Me acuerdo de cuando no existía la red social y los exhibicionistas eran esos tipos que se abrían la gabardina a la salida del colegio. 

Ahora, en la red existe un grupo de nostálgicos -¿rescatadores?- llamado “Me acuerdo”, al que he sido invitada, y reconozco que me gusta reconocerme en algunas de esas nostalgias concentradas en unas pocas líneas. Exhibicionismo del más allá. Sin sexo, sin sobresalto.

Me acuerdo de cuando tu madre te llamaba a gritos desde la ventana para que subieras de la calle, donde llevabas tres, cuatro o cinco horas sin vigilancia. Los padres de hoy nos quedamos a pie de parque y a pocos metros de nuestros hijos, con una cuerda invisible para detectar sus movimientos, si se caen del tobogán o se les acerca un pederasta.

Me acuerdo de cuando no existía en nuestro vocabulario habitual la palabra “pederasta”. Pero sí “exhibicionista”. Hoy, los primeros rondan nuestras pesadillas y se han hecho un hueco fijo en los telediarios, y los segundos somos nosotros, los que volcamos en Facebook, en YouTube, en Tuitter, nuestras neuras y pensamientos pret a porter. Y no es pecado porque el Papa Benedicto XVI acaba de hacerse tuitero por la gracia de dios. Para mantener e incrementar su parroquia. O sea, como todos.

Me acuerdo de cuando existía el Infierno, ese sitio oscuro y subterráneo a donde iría tu alma ponzoñosa si insultabas a tus hermanos. Y cuando de repente, un día, el Papa decidió que era mentira y que en realidad el infierno es eso que llevas tú dentro y que te quema y te retuerce. O sea, que infierno era igual a desazón. Pero desazón, desde luego, es una palabra para mayores con reparos que suele entrar en tu vida a la vez que otras como éxtasis, maledicencia o sincretismo.

Me acuerdo, ya de paso, de la profesora que logró que no pusiera faltas de ortografía; de la que olía a tabaco cuando se acercaba a corregirte un examen y aquello te parecía una deliciosa transgresión entre los muros del colegio de monjas.
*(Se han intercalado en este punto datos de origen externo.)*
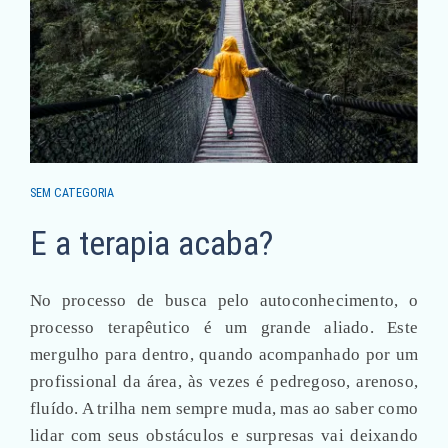
SEM CATEGORIA
E a terapia acaba?
No processo de busca pelo autoconhecimento, o
processo terapêutico é um grande aliado. Este
mergulho para dentro, quando acompanhado por um
profissional da área, às vezes é pedregoso, arenoso,
fluído. A trilha nem sempre muda, mas ao saber como
lidar com seus obstáculos e surpresas vai deixando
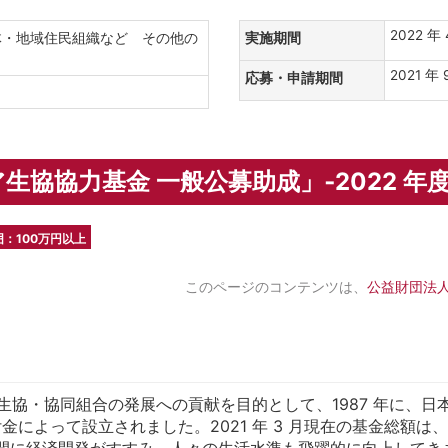
2022 年
体・地域住民組織など その他の
実施期間
2021 年 
応募・申請期間
要
協協力基金 一般公募助成」‐2022 年
囲：100万円以上
このページのコンテンツは、
公益財団法人
協・協同組合の発展への貢献を目的として、1987 年に、日本
金によって設立されました。2021 年 3 月現在の基金総額は、
の間に経済開発がすすみ、人々の生活水準も飛躍的に向上してき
Me acuerdo, sí, del día que conjugué transgredir en primera persona del presente, e hice mis primeras pellas temblorosas en el mismo parque donde ahora corro por las mañanas. Una transgresión como otra cualquiera que, lejos de hacerme disfrutar, me mantuvo en tensión vigilante aquellas dos horas eternas hasta que dieron las cinco y media y volví a casa, me acuerdo, aterrada por si habían llamado a mi madre pidiendo una explicación por mi ausencia.
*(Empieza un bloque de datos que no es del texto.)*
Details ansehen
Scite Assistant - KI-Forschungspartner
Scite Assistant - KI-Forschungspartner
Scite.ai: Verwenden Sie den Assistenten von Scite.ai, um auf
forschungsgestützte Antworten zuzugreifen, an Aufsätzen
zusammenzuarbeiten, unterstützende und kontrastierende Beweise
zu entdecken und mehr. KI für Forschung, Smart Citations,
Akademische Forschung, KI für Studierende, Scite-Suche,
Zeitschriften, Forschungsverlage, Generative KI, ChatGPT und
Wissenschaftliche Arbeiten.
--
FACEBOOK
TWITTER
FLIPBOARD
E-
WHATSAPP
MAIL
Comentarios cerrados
Y como veo que la inmersión en la nostalgia es adictiva, lo dejo ya. No sin antes recordar, como una secuencia envuelta en vahos, el día exacto en el que decidí que el presente sería mi religión, y las palabras mi destino. Y así fueron pasando los años y cada vez que soplaba, que soplo, las velas, siento que no volvería un paso atrás. Y que los ejercicios de retorno al pasado se los dejo a la ficción. Y que es una lástima que el hombre de la gabardina haya sido engullido por la red. Era casi inocente, ahora lo entiendo. Un pobre diablo espantaniñas.

Lo éramos todos. De eso estoy segura.